Incremental component ablation (CS-7 → Dv-19 / Dv-58, Table 4):

Design	ViT-B Dv-19	ViT-B Dv-58	ViT-L Dv-19	ViT-L Dv-58	Avg.
Base (Cross-Attn)	43.5	43.5	49.3	50.0	46.6
+Selective SSM	45.6	44.1	50.7	50.5	47.7
+Modulation	47.6	45.3	52.1	50.9	49.0
+Geometric Decay	48.3	46.4	53.2	51.8	49.9
+Chunk	49.6	47.3	55.3	52.7	51.2
+Snake Scanning	50.3	47.9	55.8	53.2	51.8

Efficiency comparison (ViT-B/16, Table 5):

Method	FPS@19cls	FPS@58cls	FPS@150cls	GPU Memory	Training Time
CAT-Seg	15.4	10.6	5.7	13.8 GB	180 min
ESC-Net	15.0	9.9	5.1	15.7 GB	220 min
S2-Corr	26.1	22.2	18.3	9.2 GB	140 min

Key Findings¶

Replacing cross-attention with SSM alone yields an average gain of +1.1 mIoU, validating that sequential aggregation outperforms windowed attention.
Noise suppression components (geometric decay + chunk-wise mechanism) provide the largest gains, especially under the large-vocabulary Dv-58 setting.
As the vocabulary size grows from 19 to 150, CAT-Seg's FPS drops from 15.4 to 5.7 (−63%), whereas S2-Corr's FPS drops only from 26.1 to 18.3 (−30%), demonstrating the scalability afforded by linear complexity.
S2-Corr consistently outperforms all baselines across all 7 unseen target domains in both synthetic-to-real and real-to-real settings.

Highlights & Insights¶

New problem formulation: This work is the first to unify DG-SS and OV-SS into OVDG-SS, establishing a research setting that more faithfully reflects real-world autonomous driving requirements.
Systematic benchmark: The first OVDG-SS driving benchmark is constructed, covering 7 target domains (adverse weather, different regions, construction scenes) and 58 extended categories, with both synthetic-to-real and real-to-real evaluation paradigms.
Root-cause-driven design: The failure of OV-SS under domain shift is first analyzed at its root (correlation map noise + attention-propagated amplification), and solutions are then tailored accordingly, yielding a clear and principled design rationale.
Efficiency advantages: At large vocabulary sizes, S2-Corr achieves 3.2× higher FPS than CAT-Seg, requires only 9.2 GB of GPU memory, and trains in 2 hours, making it highly practical.
Novel application of SSMs: Applying state space models to text-image correlation repair is a novel contribution; the decay gating mechanism is naturally suited to suppressing noise propagation.
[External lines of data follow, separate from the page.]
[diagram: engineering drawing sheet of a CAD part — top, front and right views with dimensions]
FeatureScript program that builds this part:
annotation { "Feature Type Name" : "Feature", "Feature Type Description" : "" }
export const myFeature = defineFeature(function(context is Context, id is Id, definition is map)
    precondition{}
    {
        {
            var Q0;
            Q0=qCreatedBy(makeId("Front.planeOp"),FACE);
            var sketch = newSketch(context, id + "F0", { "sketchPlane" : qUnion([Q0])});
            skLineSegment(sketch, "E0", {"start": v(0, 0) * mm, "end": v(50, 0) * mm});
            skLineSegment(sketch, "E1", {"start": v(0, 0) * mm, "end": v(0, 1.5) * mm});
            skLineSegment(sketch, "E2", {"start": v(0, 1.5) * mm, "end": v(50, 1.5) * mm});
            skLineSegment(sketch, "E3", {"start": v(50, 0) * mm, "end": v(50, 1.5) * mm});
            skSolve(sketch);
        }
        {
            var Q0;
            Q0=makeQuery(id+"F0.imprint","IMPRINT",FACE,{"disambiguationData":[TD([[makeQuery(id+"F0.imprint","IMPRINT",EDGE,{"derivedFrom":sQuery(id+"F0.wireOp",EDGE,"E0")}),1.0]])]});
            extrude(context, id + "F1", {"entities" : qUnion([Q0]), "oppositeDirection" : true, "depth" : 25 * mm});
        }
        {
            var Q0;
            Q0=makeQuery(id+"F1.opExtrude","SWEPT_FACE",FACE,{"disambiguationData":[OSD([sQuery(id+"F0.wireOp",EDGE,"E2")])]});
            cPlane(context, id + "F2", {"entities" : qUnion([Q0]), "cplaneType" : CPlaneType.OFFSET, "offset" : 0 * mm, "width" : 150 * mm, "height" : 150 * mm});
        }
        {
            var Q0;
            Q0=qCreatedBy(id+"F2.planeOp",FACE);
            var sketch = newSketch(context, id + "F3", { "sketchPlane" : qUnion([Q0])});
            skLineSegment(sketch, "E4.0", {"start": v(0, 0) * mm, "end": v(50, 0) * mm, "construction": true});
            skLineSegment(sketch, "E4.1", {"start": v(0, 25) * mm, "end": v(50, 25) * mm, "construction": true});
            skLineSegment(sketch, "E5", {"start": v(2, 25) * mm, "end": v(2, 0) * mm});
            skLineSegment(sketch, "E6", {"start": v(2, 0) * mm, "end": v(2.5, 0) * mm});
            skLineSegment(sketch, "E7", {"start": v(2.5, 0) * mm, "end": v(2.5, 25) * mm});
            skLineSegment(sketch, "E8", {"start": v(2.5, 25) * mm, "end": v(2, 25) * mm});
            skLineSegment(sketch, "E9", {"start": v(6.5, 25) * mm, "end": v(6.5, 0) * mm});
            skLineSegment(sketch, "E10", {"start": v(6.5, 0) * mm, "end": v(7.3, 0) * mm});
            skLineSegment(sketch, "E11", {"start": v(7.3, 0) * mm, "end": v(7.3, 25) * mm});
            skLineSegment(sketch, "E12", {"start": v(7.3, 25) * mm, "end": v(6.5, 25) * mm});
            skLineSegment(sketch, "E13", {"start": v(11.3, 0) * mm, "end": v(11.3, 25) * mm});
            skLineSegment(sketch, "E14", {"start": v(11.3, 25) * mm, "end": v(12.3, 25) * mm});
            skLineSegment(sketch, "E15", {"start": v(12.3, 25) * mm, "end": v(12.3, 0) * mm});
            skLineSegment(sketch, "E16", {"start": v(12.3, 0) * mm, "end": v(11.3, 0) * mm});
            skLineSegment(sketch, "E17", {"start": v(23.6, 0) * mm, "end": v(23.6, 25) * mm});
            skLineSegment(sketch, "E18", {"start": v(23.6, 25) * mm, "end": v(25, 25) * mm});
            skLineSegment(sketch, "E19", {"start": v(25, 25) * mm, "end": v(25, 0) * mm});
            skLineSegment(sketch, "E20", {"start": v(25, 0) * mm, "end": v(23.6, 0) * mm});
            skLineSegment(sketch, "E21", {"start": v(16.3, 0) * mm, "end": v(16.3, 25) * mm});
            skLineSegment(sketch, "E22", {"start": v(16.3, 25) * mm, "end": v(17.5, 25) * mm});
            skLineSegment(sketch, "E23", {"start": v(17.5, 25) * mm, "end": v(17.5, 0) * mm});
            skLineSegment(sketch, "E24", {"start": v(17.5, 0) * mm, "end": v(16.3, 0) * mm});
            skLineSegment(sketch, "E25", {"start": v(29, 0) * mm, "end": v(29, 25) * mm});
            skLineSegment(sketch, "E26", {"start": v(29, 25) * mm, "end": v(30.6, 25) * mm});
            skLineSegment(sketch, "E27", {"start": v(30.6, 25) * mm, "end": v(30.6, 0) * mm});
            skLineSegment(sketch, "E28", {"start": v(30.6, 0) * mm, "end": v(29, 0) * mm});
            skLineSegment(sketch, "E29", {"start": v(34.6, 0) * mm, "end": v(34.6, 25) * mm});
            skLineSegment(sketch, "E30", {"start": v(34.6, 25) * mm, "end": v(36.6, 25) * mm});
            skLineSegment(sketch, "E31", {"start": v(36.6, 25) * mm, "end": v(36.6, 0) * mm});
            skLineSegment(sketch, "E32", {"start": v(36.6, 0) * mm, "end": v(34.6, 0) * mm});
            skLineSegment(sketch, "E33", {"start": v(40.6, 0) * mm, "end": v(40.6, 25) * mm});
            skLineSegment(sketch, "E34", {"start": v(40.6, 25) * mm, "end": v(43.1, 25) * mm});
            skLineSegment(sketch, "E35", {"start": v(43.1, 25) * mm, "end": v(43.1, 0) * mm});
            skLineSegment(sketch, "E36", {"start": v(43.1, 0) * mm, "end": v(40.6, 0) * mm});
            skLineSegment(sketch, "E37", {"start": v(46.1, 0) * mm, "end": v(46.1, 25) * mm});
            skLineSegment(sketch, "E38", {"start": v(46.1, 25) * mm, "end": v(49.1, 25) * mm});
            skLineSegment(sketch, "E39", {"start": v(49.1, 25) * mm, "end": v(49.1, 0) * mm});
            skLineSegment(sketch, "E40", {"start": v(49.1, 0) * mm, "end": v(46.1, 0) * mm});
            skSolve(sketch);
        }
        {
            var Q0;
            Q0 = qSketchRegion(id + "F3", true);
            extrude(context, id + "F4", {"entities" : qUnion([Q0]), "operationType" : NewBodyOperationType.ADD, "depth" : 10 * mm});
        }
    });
Limitations & Future Work¶

Training data uses only a 7-class subset of Cityscapes/GTA, resulting in a small base vocabulary; whether a larger training vocabulary affects method effectiveness remains unexplored.
The extended categories in ACDC-41 and BDD-41 are generated via Stable Diffusion 2.1 inpainting, which may not faithfully represent the distribution of unseen objects in real scenes.
Snake scanning is fixed to the row direction; complementary column-direction or multi-directional scanning strategies are not explored.
The 10 domain-aware text prompt templates are manually designed; learnable prompt tuning is not investigated.
Validation is conducted solely on EVA02-CLIP; other VLM backbones (e.g., SigLIP, InternVL) are not considered.
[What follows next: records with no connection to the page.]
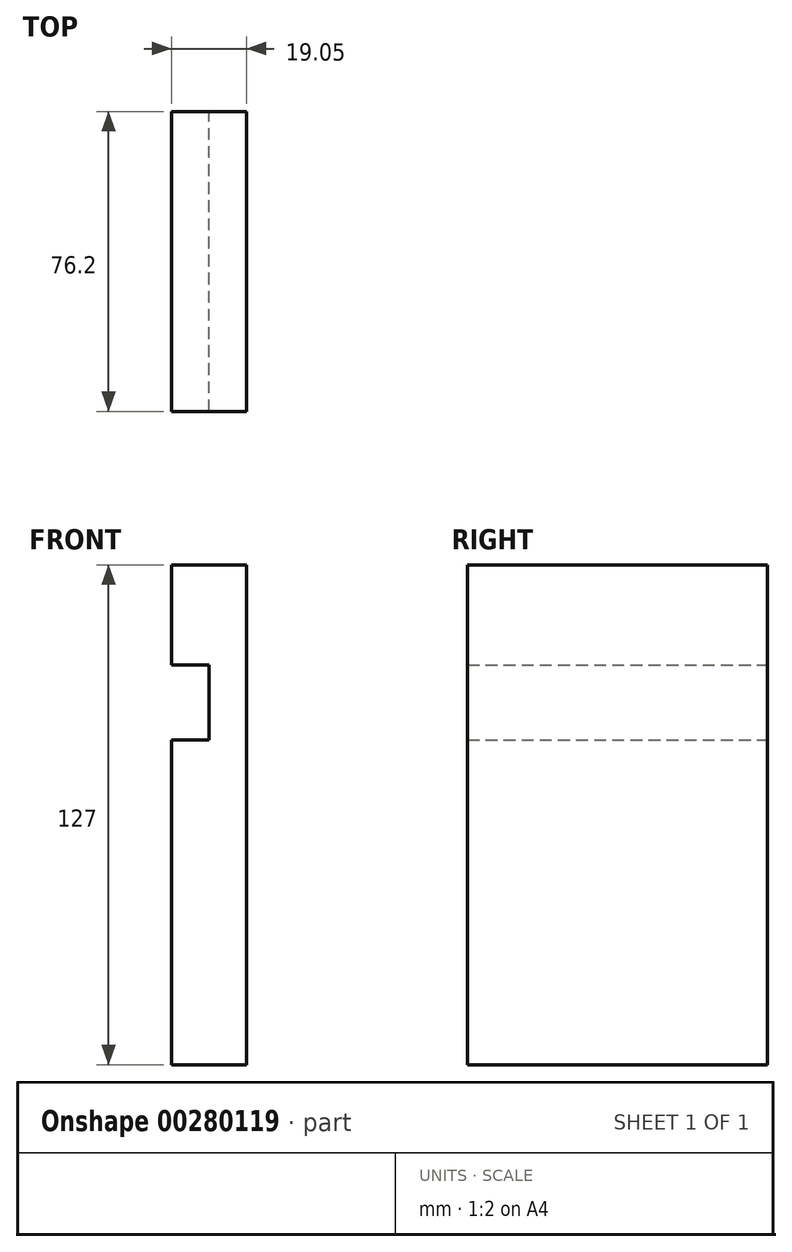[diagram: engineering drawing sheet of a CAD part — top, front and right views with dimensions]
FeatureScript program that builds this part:
annotation { "Feature Type Name" : "Feature", "Feature Type Description" : "" }
export const myFeature = defineFeature(function(context is Context, id is Id, definition is map)
    precondition{}
    {
        {
            var Q0;
            Q0=qCreatedBy(makeId("Front.planeOp"),FACE);
            var sketch = newSketch(context, id + "F0", { "sketchPlane" : qUnion([Q0])});
            skLineSegment(sketch, "E0", {"start": v(-11.13, 50.8) * mm, "end": v(-11.13, -76.2) * mm});
            skLineSegment(sketch, "E1", {"start": v(-11.13, 50.8) * mm, "end": v(-30.18, 50.8) * mm});
            skLineSegment(sketch, "E2", {"start": v(-30.18, 50.8) * mm, "end": v(-30.18, 25.4) * mm});
            skLineSegment(sketch, "E3", {"start": v(-30.18, 25.4) * mm, "end": v(-20.66, 25.4) * mm});
            skLineSegment(sketch, "E4", {"start": v(-20.66, 25.4) * mm, "end": v(-20.66, 6.34) * mm});
            skLineSegment(sketch, "E5", {"start": v(-20.66, 6.34) * mm, "end": v(-30.18, 6.34) * mm});
            skLineSegment(sketch, "E6", {"start": v(-30.18, 6.34) * mm, "end": v(-30.18, -76.2) * mm});
            skLineSegment(sketch, "E7", {"start": v(-30.18, -76.2) * mm, "end": v(-11.13, -76.2) * mm});
            skSolve(sketch);
        }
        {
            var Q0;
            Q0 = qSketchRegion(id + "F0", true);
            extrude(context, id + "F1", {"entities" : qUnion([Q0]), "depth" : 76.2 * mm});
        }
    });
DG-SS: Data augmentation approaches (AdvStyle, DGInStyle) and PEFT-based methods (adapter fine-tuning, parameter selection), all limited to closed-set recognition.
Training-free OV-SS: ClearCLIP, ProxyCLIP, CLIP-DINOiser, etc., which require no training but are not robust to domain shift.
Training-based OV-SS: CAT-Seg (correlation + cross-attention), MaskAdapter, ESC-Net, etc., trained on COCO but degrading significantly when transferred to driving domains.
OV-SS + DG combinations: Naive combinations such as CAT-Seg+AdvStyle and CAT-Seg+DGInStyle are substantially outperformed by S2-Corr.
State space models: Mamba/VMamba applied to vision tasks; this work is the first to employ SSMs for text-image correlation aggregation repair.

Rating¶

Novelty: ⭐⭐⭐⭐ (OVDG-SS is a meaningful new problem setting; the design motivation of S2-Corr is clear and the method is novel)
Experimental Thoroughness: ⭐⭐⭐⭐⭐ (7 target domains, two training settings, two backbones, full ablation, efficiency analysis, and visualizations)
Writing Quality: ⭐⭐⭐⭐ (The narrative structure—problem analysis → baseline establishment → incremental enhancement—is clear and well-organized)
Value: ⭐⭐⭐⭐ (Both the benchmark and the method offer practical reference value for open-world perception in autonomous driving)